In addition, the rosy forecasts of jobs created by the second airport overstate the traffic potential of the new airport. To the extent that new knowledge jobs are created, their higher salaries will put more pressure on housing prices and so increase affordability problems for supporting service workers, making compensatory measures to increase affordable housing supply more urgent.
In addition, the transport priority it gives to a new city around Sydney’s second airport comes at the expense of rail connections that would make Parramatta a stronger alternative to central Sydney for jobs.
“The strategy’s emphasis on ensuring that the planned Western Parkland City around the second airport is as self-contained as possible, means that opportunities for better access to jobs and services in the strategy’s Central (Parramatta) and Eastern Cities over the planning period to 2036 are given lower priority,” said Associate Professor Glen Searle.

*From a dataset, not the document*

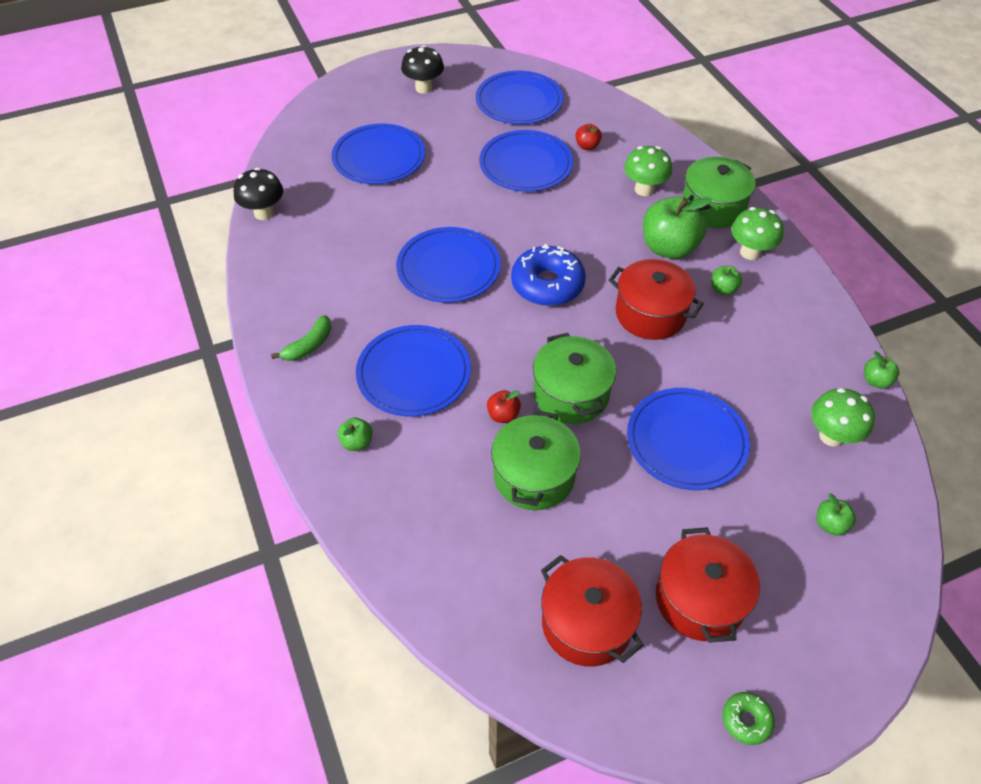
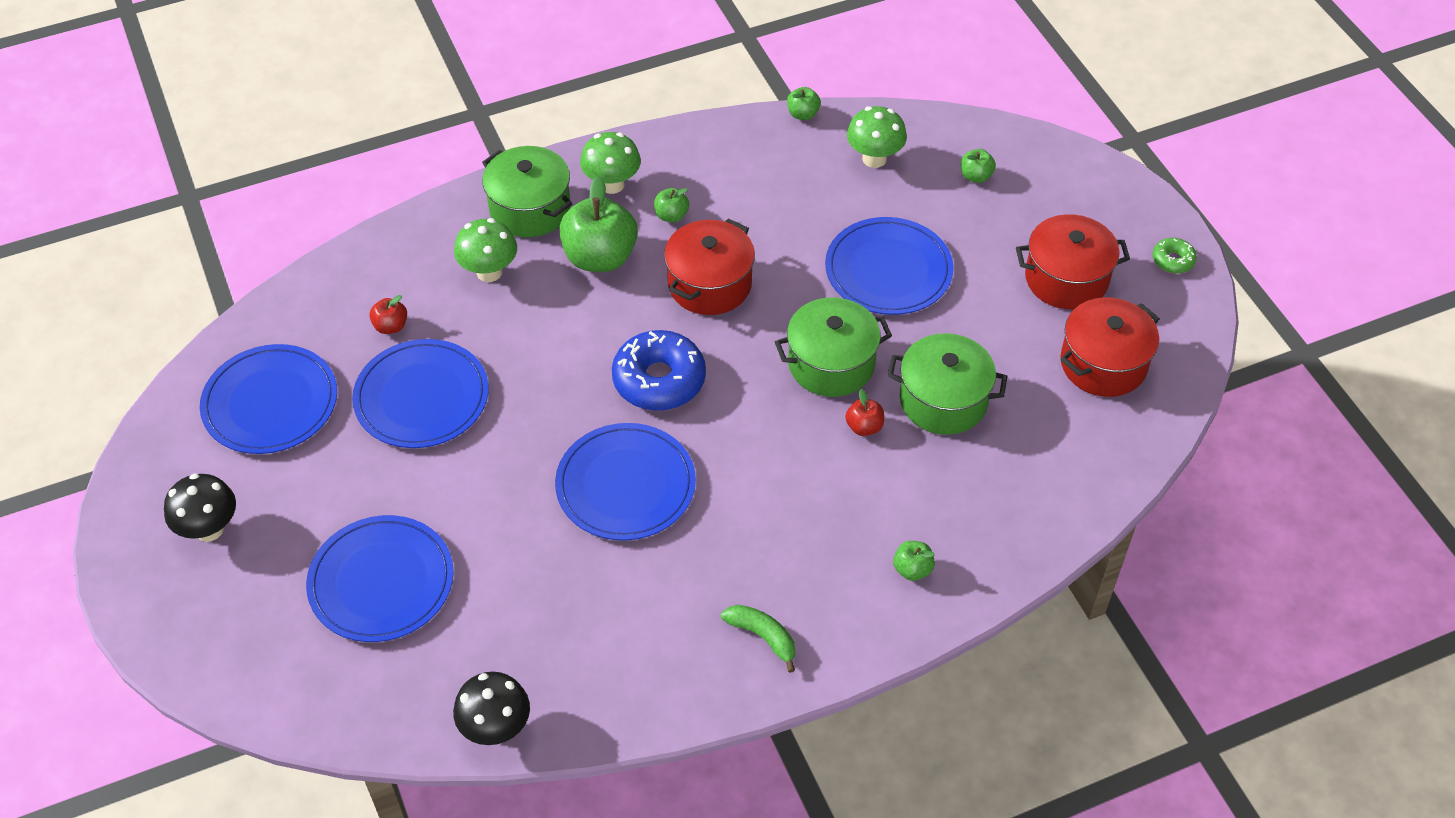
camera: 90 degrees left, 0 degrees up
(413, 373) = (806, 517): blue plate -> none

“The potential for building Parramatta into a genuine second metropolitan CBD that can seriously challenge the central Sydney CBD for knowledge jobs, by prioritising new rail connections, has not been adequately realised.”
Climate
Carbon reductions through high-density development around train stations are countered by the continuation of motorway projects, especially in inner and middle suburbs.
Also, the strategy proposes construction of a new city around the second airport. This is located in the hottest part of the Sydney Basin, which has inadequate provisions to offset high summer temperatures. It does not consider the possibility of urban expansion into areas that are cooler than western Sydney such as Dural or the Central Coast. While such areas have potentially higher development costs and less accessible jobs requiring new transport links, these costs could be less than the added environmental costs of continuing to build houses in outer western Sydney. The state’s new transport strategy proposes a high-speed rail line to the Central Coast, which would give much improved access to central Sydney jobs.
Housing
There is little attempt to help tackle the housing affordability crisis in Sydney, such as getting developers to provide a share of housing for lower income households in return for windfall property price increases when land is rezoned from rural to urban or to higher densities.
The power of the housing development industry has caused the strategy to adopt a minimalist requirement for developers to include affordable housing. This exacerbates a lack of affordable housing policies elsewhere by the state government and a similar lack at the federal government level.
Associate Professor Glen Searle explains that despite the above, the Three Cities strategy marks a significant departure over other recent Sydney strategies: “The creation of the Greater Sydney Commission has allowed fresh thinking to be brought into the city’s strategic planning. This is a very positive step. Despite the criticisms made in the paper, a bold but arguably flawed vision is to be welcomed for broadening the discourse about options for Sydney’s future.”
Flawed Vision? Sydney’s Three Cities Metropolitan Strategy is co-authored by Associate Professor Glen Searle from the University of Sydney and Professor Emeritus Kevin O’Connor from the University of Melbourne.